Business Electricity Price Comparisons - A Property Manager's Checklist

07 April 2017

Business Electricity Price Comparisons - A Property Manager's Checklist

Do you know when the energy contracts of the buildings you manage are up for renewal? Do you know the rates you pay on each of those contracts? Do you know how many days’ notice you must give suppliers when you want to switch?

These are questions that all businesses must know the answer to but they are particularly significant if you’re a property manager. This is because you might have to deal with multiple energy suppliers and contracts on multiple buildings that you manage.

The following checklist for conducting effective electricity price comparisons will help ensure you get the best deals for electricity.

The key aim is to ensure the contracts don't get rolled over. This happens at the end of a fixed term deal. Around 60 to 120 days before the deal with your current supplier is about to expire, you will receive a letter informing you of the rollover contract. If you don't tell the supplier you intend to terminate at the end of the fixed term deal, your acceptance of the rollover contract is assumed.

This means you will probably be locked into another long term deal. This greatly limits your choices and usually means the electricity in the properties you manage will be more expensive than it could be. This is because the rollover rates you will be offered are usually higher than other rates available at the supplier, and higher than rates you could get if you switch.
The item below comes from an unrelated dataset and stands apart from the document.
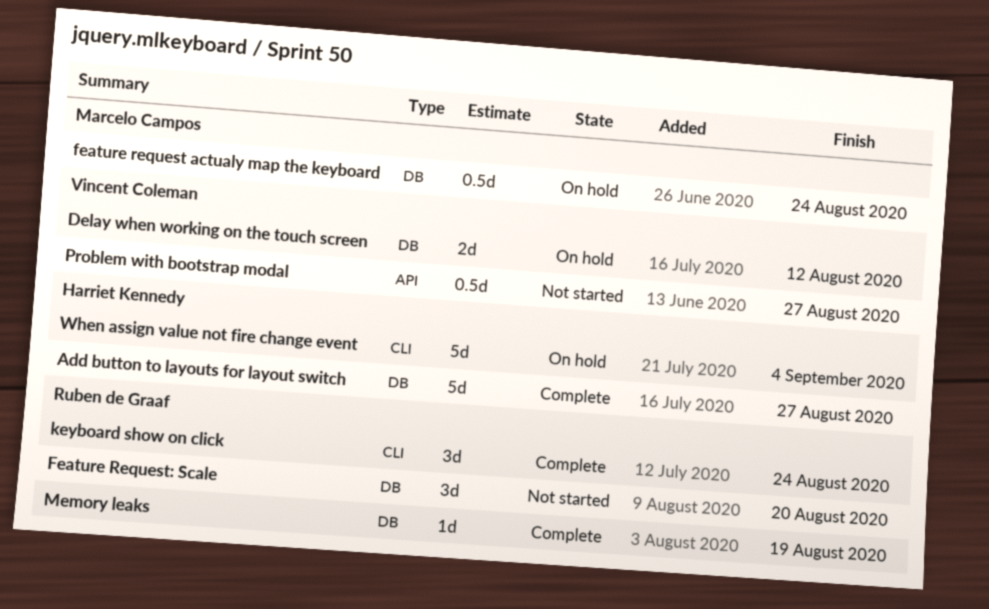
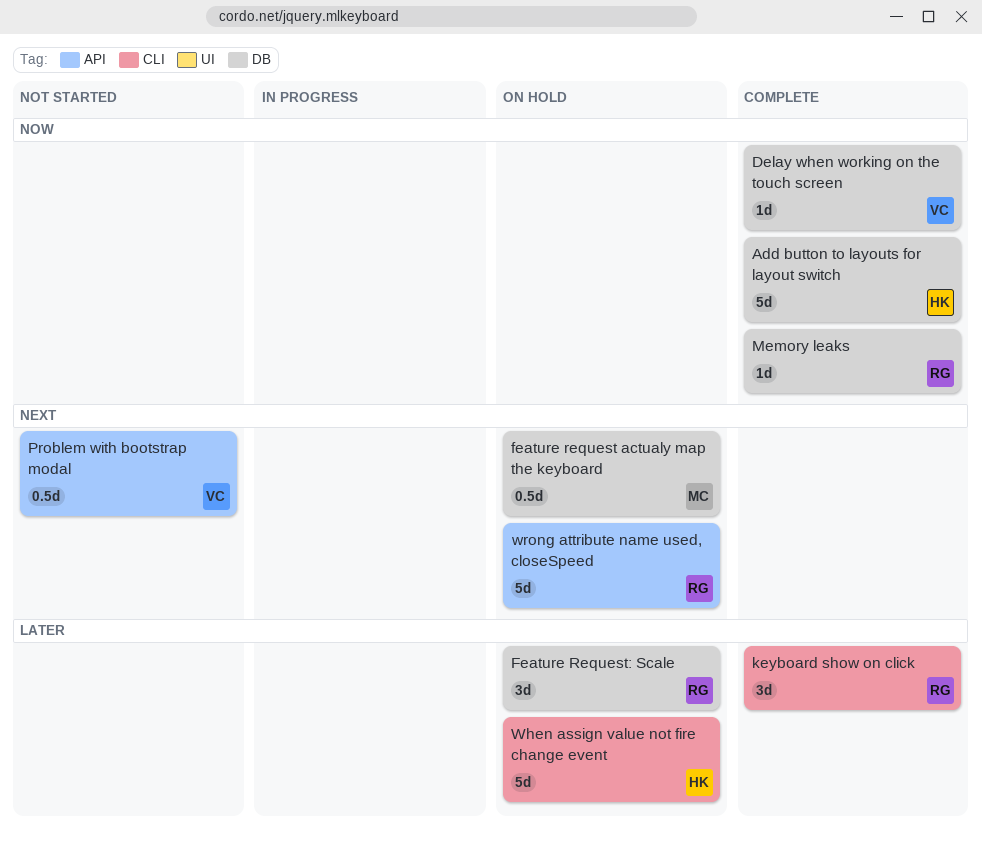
Delay when working on the touch screen, status: On hold -> Complete
Delay when working on the touch screen, estimate: 2d -> 1d
Feature Request: Scale, status: Not started -> On hold
wrong attribute name used, closeSpeed: none -> present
The Property Manager's Checklist

  • Make sure you know the details of your current contract - the key points you need to consider are the expiry date and how much notice you must give to terminate.
  • Get an understanding of your electricity usage - you should also spend some time looking at past bills to see how much electricity the properties you manage use and how much that costs.
  • Make sure contracts are terminated properly - as contracts on the properties you manage fall into the termination period, make sure you send notice promptly. This will ensure there is no accidental rolling over of the contract.
  • Conduct business electricity price comparisons for all the properties that need new contracts - go to as many and as varied a selection of suppliers as possible.
  • Read the paperwork thoroughly - when you decide on a supplier, read the paperwork of the deal thoroughly so you understand what is involved before you sign. Always remember that, unlike domestic energy contracts, there is no cooling off period when you sign up to a business energy contract. Once you sign, the contract is in place for the duration of the term.
  • Store the paperwork safely - keep the electricity supply contract in a safe place so you can refer to it.
  • Set a reminder - set a reminder so you remember to look at the electricity supply for that property again before the deal you have just signed expires.

By following this advice you will be more organised when it comes to electricity suppliers and contracts, and you will be able to offer a better service to your clients who own the properties.